Remember in 2003, when Congress defunded the decidedly creepy Total Information Awareness program? It didn’t die; it just changed names and split into many smaller programs.
We know all of this not because the government is honest and forthcoming, but mostly through three backchannels — inadvertent hints or outright admissions by government officials in hearings and court cases, information gleaned from government documents received under FOIA, and government whistle-blowers.
There’s much more we don’t know, and often what we know is obsolete.
We know quite a bit about the NSA’s ECHELON program from a 2000 European investigation, and about the DHS’s plans for Total Information Awareness from 2002, but much less about how these programs have evolved.
We can make inferences about the NSA’s Utah facility based on the theoretical amount of data from various sources, the cost of computation, and the power requirements from the facility, but those are rough guesses at best.
For a lot of this, we’re completely in the dark.
The only part of the Surveillance State which I have first hand experience of is the RIPA regime in the United Kingdom. Under RIPA, various organs of the UK State can obtain from telecoms company data about users. This can range from a registered user’s name to every piece of information on a customer held by the telecoms company.
You may wonder how may of these requests are made.
They surely would be exceptional.
In fact, in 2010-11 (the latest year where figures are available) there were 494,078 requests.
None of this is hidden from the UK citizen; the figures are published by a “Interception of Communications Commissioner” in plain view.
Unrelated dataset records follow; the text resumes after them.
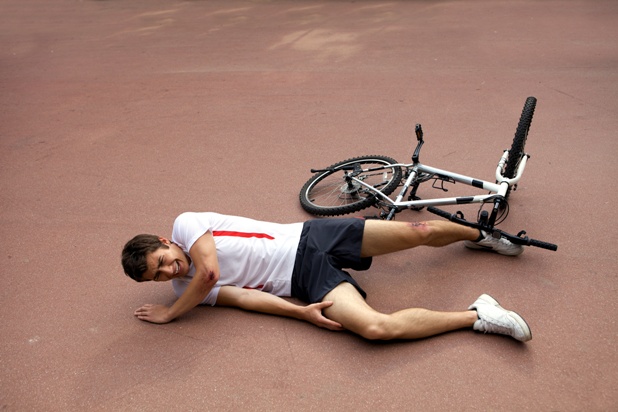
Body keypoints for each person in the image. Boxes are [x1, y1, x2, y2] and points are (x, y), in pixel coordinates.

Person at [121, 212, 532, 342]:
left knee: (417, 233)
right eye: (158, 276)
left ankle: (483, 235)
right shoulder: (187, 290)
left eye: (162, 259)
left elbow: (209, 272)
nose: (168, 270)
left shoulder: (187, 225)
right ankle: (478, 314)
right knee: (375, 328)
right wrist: (301, 314)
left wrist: (172, 313)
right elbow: (244, 299)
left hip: (311, 235)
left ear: (165, 241)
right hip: (305, 280)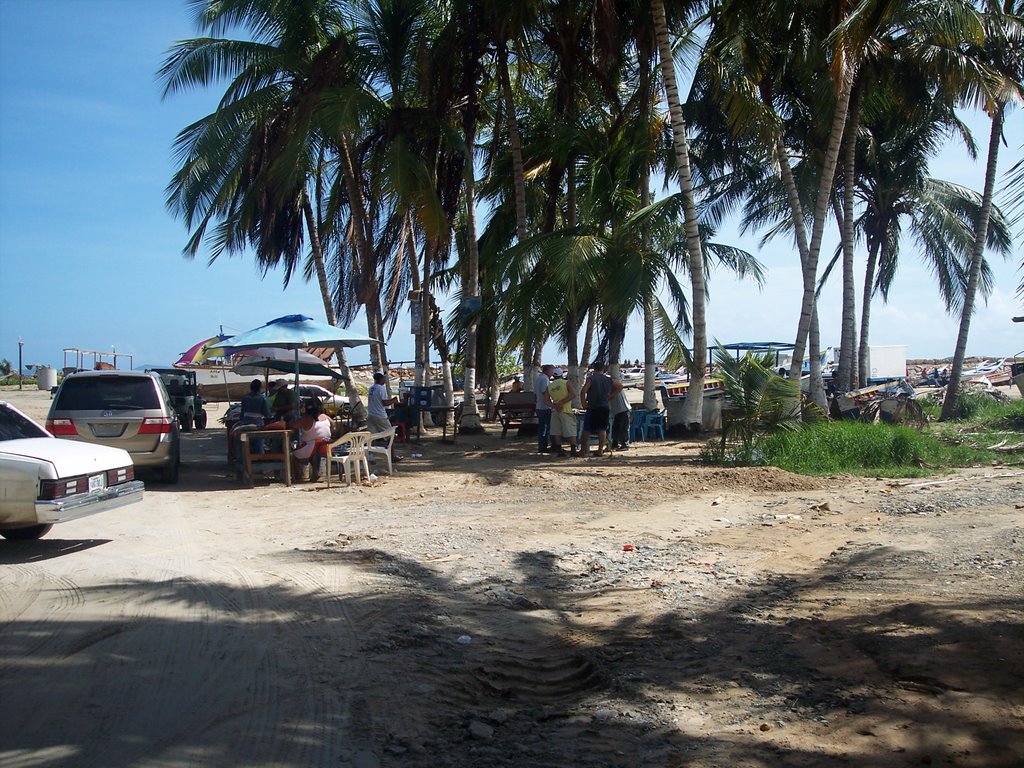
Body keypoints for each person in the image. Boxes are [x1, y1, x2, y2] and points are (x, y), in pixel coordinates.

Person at [579, 362, 622, 457]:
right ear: (603, 369)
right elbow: (620, 386)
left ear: (594, 369)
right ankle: (600, 450)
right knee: (602, 429)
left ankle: (582, 450)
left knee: (587, 429)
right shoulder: (608, 379)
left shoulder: (591, 379)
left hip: (592, 406)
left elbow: (583, 391)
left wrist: (583, 404)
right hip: (604, 406)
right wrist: (611, 395)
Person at [289, 398, 332, 481]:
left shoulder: (306, 419)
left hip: (311, 447)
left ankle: (298, 477)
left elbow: (293, 425)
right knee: (313, 453)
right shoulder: (325, 417)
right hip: (327, 446)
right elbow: (333, 424)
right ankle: (315, 474)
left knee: (292, 455)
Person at [367, 371, 402, 463]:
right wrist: (394, 400)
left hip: (371, 415)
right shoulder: (381, 389)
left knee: (371, 438)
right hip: (380, 416)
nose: (385, 379)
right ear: (381, 378)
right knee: (391, 435)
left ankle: (370, 457)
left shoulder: (371, 388)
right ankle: (392, 457)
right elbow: (385, 403)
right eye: (384, 378)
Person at [545, 367, 578, 457]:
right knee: (571, 430)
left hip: (555, 411)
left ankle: (559, 450)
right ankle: (573, 450)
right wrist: (562, 402)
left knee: (556, 431)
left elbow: (546, 400)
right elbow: (573, 394)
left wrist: (555, 405)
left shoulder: (550, 386)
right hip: (566, 410)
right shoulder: (566, 383)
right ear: (561, 375)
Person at [534, 364, 553, 454]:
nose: (552, 373)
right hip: (544, 407)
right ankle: (543, 446)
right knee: (545, 427)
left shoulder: (539, 378)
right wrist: (552, 403)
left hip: (539, 406)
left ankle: (543, 445)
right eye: (551, 371)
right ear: (547, 370)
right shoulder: (544, 379)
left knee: (543, 427)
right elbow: (545, 392)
The figure of 494,078 is at section 7.3 in this report. But as it is buried in a public report, few really care. (Wise civil servants know the advantage of dull public disclosure over needless glamorous secrecy.)
This is State appropriation of user data on an industrial scale. As it is only data (and not interceptions) then no warrant is required, just a signed certificate. The information is usually provided on the nod. And the provision of such information can be crucial: the police obtaining data about a caller on a suddenly aborted 999 call can mean the difference between life and death. However, such purposes do not account for all the requests, and there is little in place to prevent abuse.
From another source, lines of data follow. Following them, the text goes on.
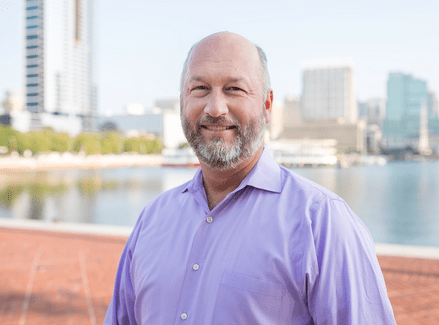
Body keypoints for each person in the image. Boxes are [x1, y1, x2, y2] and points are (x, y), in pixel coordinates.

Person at [104, 32, 396, 324]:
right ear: (182, 102)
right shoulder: (151, 220)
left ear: (267, 105)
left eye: (234, 89)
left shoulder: (322, 222)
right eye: (200, 88)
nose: (215, 108)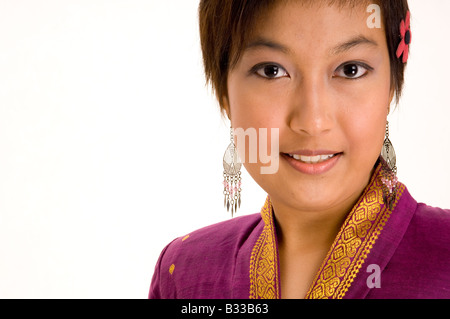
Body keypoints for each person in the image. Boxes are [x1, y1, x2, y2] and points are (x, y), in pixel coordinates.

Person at [149, 0, 450, 299]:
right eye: (271, 71)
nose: (313, 121)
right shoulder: (186, 273)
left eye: (350, 69)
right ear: (224, 95)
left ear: (391, 88)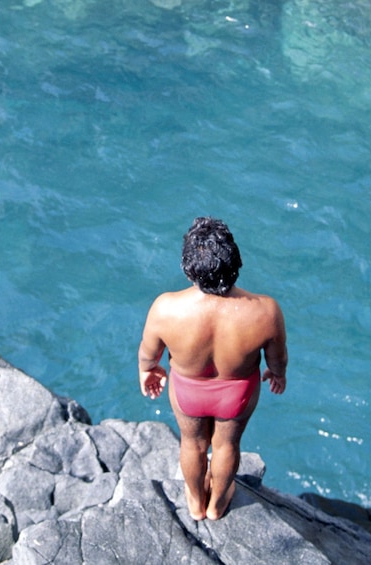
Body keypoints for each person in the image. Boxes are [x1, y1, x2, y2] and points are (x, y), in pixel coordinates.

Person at [138, 217, 288, 521]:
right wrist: (277, 373)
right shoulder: (265, 311)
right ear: (236, 261)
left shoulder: (166, 308)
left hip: (188, 392)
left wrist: (148, 370)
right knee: (226, 445)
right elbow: (278, 357)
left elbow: (148, 352)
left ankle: (195, 503)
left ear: (188, 267)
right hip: (237, 394)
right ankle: (218, 504)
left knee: (192, 444)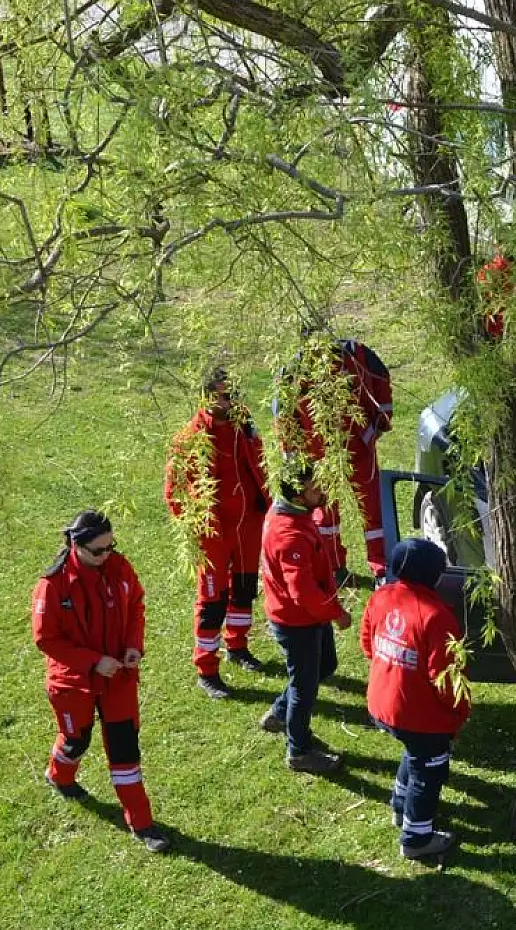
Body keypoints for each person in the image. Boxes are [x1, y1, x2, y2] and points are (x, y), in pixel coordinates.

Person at [33, 510, 170, 853]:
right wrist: (94, 662)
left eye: (110, 546)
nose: (106, 555)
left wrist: (133, 647)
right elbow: (46, 640)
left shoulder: (119, 568)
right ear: (75, 546)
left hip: (117, 679)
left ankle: (141, 821)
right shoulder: (52, 586)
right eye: (98, 550)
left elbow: (136, 604)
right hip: (73, 682)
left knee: (125, 748)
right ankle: (59, 775)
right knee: (75, 740)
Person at [164, 365, 271, 701]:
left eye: (235, 394)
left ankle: (237, 646)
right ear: (208, 397)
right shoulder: (189, 440)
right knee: (212, 603)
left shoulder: (245, 429)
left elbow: (261, 465)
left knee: (243, 591)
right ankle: (206, 668)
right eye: (226, 396)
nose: (233, 401)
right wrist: (199, 528)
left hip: (248, 526)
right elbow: (175, 492)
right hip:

One good thing that Edward Snowden has done is that, regardless of whether the documents disclosed come up to proof about Prism, there is now a rare public controversy about the Surveillance State. There was even a statement in the House of Commons requiring the Foreign Secretary to say certain allegations were “baseless” (though noticeably not “false”).
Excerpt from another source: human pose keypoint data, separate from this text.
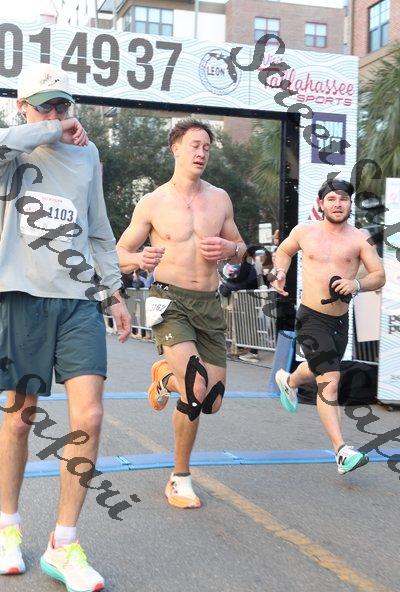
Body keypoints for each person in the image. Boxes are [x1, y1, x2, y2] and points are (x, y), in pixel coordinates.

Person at [0, 64, 131, 592]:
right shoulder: (15, 152)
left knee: (90, 416)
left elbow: (99, 229)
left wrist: (115, 293)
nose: (57, 115)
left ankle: (65, 543)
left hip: (78, 301)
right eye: (46, 106)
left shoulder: (88, 155)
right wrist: (53, 130)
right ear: (23, 108)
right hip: (21, 294)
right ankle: (7, 529)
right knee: (19, 419)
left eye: (63, 106)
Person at [117, 118, 245, 508]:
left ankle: (163, 377)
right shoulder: (153, 202)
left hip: (208, 303)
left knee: (213, 399)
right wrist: (139, 259)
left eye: (207, 147)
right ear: (176, 148)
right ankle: (179, 477)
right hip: (166, 300)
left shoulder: (220, 199)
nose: (201, 152)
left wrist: (230, 250)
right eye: (194, 145)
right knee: (195, 385)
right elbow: (119, 254)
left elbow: (240, 248)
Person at [272, 178, 385, 474]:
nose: (338, 204)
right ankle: (341, 451)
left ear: (350, 204)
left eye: (343, 199)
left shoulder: (360, 238)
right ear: (321, 204)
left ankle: (290, 381)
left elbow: (379, 275)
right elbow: (283, 251)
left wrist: (356, 284)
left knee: (318, 368)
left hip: (340, 320)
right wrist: (280, 272)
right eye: (332, 199)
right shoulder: (305, 232)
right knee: (330, 379)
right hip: (310, 317)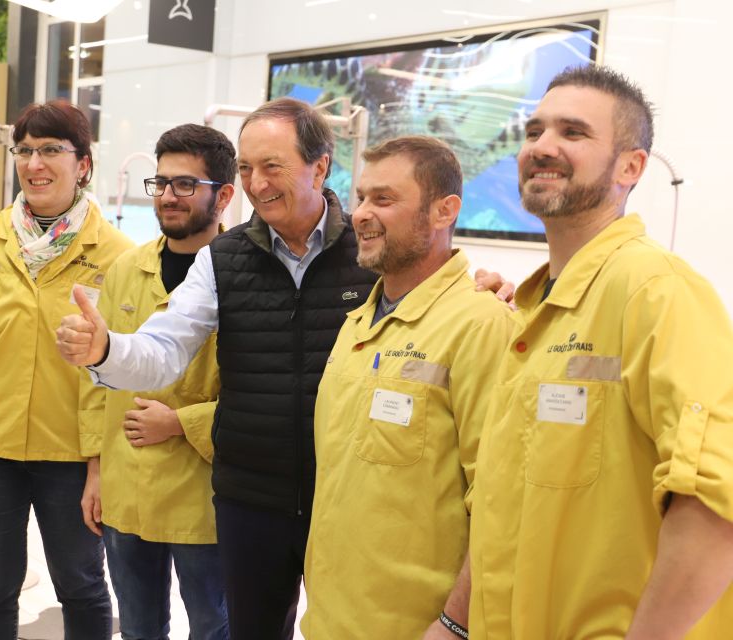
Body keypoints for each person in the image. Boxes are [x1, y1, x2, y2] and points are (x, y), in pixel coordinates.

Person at [57, 98, 512, 639]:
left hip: (350, 497)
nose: (256, 183)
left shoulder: (372, 249)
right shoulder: (222, 259)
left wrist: (489, 289)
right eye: (246, 168)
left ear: (320, 166)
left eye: (272, 166)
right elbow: (164, 350)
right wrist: (107, 351)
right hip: (251, 497)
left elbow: (434, 287)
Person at [468, 65, 733, 639]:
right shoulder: (537, 311)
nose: (542, 146)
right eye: (534, 130)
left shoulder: (657, 291)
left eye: (573, 133)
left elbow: (717, 504)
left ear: (630, 167)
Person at [300, 136, 514, 639]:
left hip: (418, 627)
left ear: (445, 211)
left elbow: (500, 503)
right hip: (332, 618)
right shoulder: (358, 324)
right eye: (361, 198)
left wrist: (454, 623)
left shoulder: (481, 325)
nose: (361, 215)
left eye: (385, 200)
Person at [0, 100, 132, 640]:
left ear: (84, 164)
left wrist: (99, 463)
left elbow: (118, 370)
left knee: (82, 586)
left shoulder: (117, 255)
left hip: (72, 455)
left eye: (51, 149)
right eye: (24, 151)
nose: (35, 164)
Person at [82, 123, 234, 639]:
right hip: (127, 489)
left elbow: (265, 393)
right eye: (161, 183)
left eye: (186, 184)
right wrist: (95, 471)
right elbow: (94, 383)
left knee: (214, 625)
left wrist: (181, 423)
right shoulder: (128, 269)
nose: (168, 196)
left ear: (224, 195)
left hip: (203, 498)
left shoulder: (244, 278)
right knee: (140, 627)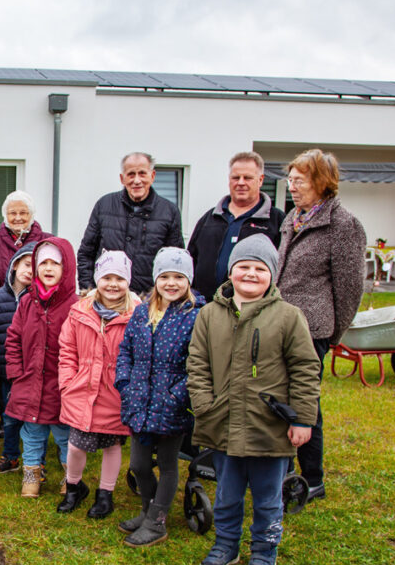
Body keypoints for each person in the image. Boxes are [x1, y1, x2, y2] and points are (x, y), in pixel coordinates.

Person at [189, 236, 320, 565]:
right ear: (231, 272)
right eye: (243, 266)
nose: (250, 274)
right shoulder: (209, 315)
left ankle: (264, 550)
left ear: (272, 276)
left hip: (269, 427)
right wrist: (203, 404)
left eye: (260, 269)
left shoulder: (289, 317)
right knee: (228, 494)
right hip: (223, 424)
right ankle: (226, 544)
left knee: (267, 498)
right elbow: (197, 363)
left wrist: (304, 418)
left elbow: (306, 369)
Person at [276, 149, 366, 502]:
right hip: (281, 325)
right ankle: (283, 470)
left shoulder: (343, 225)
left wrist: (332, 332)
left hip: (312, 330)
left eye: (299, 181)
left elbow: (350, 289)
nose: (292, 187)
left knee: (305, 402)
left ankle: (312, 478)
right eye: (291, 180)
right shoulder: (293, 218)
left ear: (321, 182)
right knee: (280, 398)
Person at [115, 247, 205, 547]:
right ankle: (147, 510)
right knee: (139, 465)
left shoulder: (195, 316)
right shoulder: (142, 312)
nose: (171, 283)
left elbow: (199, 362)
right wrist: (125, 384)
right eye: (165, 276)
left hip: (171, 405)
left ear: (188, 281)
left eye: (178, 277)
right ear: (156, 279)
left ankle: (158, 521)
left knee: (167, 465)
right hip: (139, 400)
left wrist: (178, 395)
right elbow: (126, 350)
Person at [57, 251, 136, 517]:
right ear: (97, 280)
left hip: (116, 392)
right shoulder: (80, 312)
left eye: (119, 278)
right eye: (107, 278)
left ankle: (105, 494)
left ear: (128, 282)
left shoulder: (136, 314)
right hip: (82, 389)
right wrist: (67, 383)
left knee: (112, 444)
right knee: (76, 444)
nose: (113, 284)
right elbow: (67, 349)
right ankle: (74, 487)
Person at [5, 238, 79, 497]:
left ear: (66, 267)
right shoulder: (27, 302)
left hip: (61, 387)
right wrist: (15, 371)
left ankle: (71, 478)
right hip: (29, 383)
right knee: (32, 433)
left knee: (64, 435)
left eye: (54, 263)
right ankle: (31, 475)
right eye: (42, 263)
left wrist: (74, 382)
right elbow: (13, 337)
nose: (48, 268)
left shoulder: (75, 306)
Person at [77, 152, 184, 294]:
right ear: (122, 178)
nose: (137, 180)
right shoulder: (104, 205)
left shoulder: (169, 211)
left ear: (152, 176)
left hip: (149, 301)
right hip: (107, 299)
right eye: (131, 174)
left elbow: (175, 261)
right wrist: (89, 290)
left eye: (142, 174)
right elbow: (86, 253)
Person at [187, 151, 285, 302]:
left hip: (252, 310)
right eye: (235, 177)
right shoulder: (209, 218)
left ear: (260, 180)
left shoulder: (276, 221)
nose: (240, 182)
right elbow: (191, 260)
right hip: (205, 307)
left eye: (247, 178)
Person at [0, 242, 36, 475]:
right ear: (14, 266)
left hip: (32, 370)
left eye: (36, 266)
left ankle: (36, 459)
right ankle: (11, 455)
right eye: (26, 264)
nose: (30, 271)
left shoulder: (38, 300)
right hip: (5, 369)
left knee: (34, 418)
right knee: (9, 415)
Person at [0, 190, 49, 308]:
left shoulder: (47, 242)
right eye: (13, 213)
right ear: (5, 215)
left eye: (23, 213)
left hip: (37, 306)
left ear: (31, 215)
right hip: (0, 307)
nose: (18, 218)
The only limits to the State’s desire to obtain data on its own citizens are probably only practicality, competence, and expense.
There is a debate to be had as to the correct limits are to this intrusion (and those officials who say that “if you’ve nothing to hide, you’ve nothing to fear” are usually most reluctant to tell you what they are doing); but we will not get that debate unless it is demanded. The State certainly does not want to discuss its intentions with us and get our prior approval.
It may well be that the wider claims made this week about Prism are “baseless” – and even false.
But it would not be because the State does not want to have such powers, if they were to become available.
And the expressions of concern this week over the Snowden allegations and the documents disclosed will be an unwelcome reminder to public officials that such powers are not there simply for the taking.
Addendum – 11 June 2013
There is already adverse speculation about Edward Snowden. There are suggestions that his story does not add up.
From my perspective, this is irrelevant if the documents and other evidence prove the Prism programme exists. If there is a Prism programme then there is a Prism programme, and nobiographical fact about Snowden can change that.
Watch the evidence; follow the ball, not the player.